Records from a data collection
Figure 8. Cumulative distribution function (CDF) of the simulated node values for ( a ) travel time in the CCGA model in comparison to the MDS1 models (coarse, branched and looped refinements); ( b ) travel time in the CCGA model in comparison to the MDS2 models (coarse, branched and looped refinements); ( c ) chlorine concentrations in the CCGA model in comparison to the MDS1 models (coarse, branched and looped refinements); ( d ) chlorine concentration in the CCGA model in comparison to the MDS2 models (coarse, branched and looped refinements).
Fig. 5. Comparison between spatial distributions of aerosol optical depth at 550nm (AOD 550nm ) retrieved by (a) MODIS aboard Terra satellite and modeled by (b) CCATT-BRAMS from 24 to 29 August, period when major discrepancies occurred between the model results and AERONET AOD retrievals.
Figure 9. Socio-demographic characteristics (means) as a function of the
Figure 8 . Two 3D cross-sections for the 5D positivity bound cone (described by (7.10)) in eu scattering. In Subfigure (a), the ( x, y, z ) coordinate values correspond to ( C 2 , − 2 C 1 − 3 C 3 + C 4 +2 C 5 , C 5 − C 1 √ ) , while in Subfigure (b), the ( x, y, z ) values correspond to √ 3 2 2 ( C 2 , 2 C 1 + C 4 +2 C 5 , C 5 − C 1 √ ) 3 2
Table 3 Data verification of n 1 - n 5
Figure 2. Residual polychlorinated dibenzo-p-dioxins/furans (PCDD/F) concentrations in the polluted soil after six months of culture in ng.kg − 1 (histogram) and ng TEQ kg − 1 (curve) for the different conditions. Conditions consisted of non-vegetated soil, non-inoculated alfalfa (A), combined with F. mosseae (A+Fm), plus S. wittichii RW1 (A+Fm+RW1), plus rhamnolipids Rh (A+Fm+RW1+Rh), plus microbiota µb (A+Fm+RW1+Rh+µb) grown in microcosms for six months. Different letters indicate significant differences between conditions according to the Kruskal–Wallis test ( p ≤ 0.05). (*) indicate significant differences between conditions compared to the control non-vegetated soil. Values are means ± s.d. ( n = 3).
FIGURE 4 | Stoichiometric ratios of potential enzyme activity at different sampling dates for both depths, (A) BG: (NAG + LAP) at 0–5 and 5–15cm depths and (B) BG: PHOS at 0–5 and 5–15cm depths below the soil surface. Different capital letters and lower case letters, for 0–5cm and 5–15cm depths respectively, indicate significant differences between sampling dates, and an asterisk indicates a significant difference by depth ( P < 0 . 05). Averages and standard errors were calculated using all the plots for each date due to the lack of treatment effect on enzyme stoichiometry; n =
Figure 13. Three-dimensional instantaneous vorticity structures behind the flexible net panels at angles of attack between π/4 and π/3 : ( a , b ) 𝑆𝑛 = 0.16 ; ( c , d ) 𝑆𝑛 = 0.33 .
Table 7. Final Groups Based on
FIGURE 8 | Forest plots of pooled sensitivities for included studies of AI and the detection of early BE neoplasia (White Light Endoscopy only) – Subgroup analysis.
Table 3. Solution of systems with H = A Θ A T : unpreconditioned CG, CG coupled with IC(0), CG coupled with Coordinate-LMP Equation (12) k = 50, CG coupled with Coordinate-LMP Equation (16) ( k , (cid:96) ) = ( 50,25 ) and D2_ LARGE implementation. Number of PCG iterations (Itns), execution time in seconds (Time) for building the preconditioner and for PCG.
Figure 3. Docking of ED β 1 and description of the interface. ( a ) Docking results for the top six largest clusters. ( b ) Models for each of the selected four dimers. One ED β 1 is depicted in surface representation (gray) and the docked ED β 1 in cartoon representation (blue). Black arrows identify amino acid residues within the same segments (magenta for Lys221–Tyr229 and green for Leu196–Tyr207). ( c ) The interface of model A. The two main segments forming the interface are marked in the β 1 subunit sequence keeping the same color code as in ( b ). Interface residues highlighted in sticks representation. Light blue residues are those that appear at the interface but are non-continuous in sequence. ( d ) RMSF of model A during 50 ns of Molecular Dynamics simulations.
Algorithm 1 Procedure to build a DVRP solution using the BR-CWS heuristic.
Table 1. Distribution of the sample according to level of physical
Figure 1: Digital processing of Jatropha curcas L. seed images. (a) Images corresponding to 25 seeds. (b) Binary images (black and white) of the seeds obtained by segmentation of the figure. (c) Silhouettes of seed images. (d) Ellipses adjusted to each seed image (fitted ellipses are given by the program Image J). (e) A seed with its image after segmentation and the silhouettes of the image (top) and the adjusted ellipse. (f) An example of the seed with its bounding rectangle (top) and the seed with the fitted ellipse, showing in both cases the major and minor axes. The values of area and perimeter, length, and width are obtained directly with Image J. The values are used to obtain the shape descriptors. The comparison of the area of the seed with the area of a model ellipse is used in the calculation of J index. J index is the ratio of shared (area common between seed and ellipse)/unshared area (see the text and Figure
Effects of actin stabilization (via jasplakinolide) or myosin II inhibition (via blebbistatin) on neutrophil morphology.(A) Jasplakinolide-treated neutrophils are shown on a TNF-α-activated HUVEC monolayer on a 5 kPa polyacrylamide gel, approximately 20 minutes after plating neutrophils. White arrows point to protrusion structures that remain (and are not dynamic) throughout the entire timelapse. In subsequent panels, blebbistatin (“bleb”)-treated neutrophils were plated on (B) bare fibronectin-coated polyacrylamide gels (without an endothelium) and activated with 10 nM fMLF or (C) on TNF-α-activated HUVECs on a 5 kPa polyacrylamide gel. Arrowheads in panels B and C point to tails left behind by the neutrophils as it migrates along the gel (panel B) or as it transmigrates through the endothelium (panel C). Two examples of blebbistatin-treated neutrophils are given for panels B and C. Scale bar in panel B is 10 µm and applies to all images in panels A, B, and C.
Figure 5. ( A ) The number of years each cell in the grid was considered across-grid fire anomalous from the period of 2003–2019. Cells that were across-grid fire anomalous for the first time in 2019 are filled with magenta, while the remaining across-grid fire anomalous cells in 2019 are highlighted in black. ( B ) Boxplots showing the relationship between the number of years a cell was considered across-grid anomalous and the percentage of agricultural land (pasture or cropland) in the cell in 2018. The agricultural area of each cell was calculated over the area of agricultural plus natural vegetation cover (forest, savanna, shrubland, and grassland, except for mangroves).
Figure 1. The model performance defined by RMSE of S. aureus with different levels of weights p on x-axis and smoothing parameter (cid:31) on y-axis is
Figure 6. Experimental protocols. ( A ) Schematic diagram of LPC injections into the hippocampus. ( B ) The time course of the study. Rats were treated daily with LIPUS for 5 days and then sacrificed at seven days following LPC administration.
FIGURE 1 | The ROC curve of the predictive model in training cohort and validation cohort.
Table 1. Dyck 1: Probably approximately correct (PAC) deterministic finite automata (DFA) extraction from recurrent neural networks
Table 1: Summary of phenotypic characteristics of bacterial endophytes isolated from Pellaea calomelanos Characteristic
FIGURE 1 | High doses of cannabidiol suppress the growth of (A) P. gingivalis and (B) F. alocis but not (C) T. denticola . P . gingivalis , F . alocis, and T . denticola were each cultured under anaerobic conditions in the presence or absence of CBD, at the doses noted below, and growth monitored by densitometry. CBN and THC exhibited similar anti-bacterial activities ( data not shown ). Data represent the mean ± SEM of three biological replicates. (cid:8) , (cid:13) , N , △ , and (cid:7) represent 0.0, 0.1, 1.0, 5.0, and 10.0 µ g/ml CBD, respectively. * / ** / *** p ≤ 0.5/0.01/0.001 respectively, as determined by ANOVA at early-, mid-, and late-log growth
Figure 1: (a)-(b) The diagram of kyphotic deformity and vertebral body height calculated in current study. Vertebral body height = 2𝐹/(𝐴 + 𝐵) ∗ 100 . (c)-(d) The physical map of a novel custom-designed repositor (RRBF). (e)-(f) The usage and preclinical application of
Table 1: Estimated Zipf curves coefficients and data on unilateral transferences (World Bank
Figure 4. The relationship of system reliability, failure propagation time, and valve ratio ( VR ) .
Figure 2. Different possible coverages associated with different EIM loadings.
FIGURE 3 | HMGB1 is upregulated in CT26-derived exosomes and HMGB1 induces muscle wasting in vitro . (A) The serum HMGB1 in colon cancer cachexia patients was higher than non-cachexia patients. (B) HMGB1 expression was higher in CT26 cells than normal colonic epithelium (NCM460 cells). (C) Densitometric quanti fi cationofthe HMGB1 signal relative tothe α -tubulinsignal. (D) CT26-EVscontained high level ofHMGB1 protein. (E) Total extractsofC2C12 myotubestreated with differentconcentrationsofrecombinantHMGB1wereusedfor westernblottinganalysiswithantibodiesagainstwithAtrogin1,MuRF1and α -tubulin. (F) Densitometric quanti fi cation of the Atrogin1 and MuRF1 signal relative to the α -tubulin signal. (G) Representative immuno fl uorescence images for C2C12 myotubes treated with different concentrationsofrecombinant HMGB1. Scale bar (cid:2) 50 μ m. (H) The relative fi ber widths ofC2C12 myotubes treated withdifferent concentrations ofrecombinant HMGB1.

--- WHAT THE EXERCISE ASKS ---
If a line in the entries above contains the word "characteristics", copy it.

--- COMPLETED EXERCISE ---
Figure 9. Socio-demographic characteristics (means) as a function of the
Table 1: Summary of phenotypic characteristics of bacterial endophytes isolated from Pellaea calomelanos Characteristic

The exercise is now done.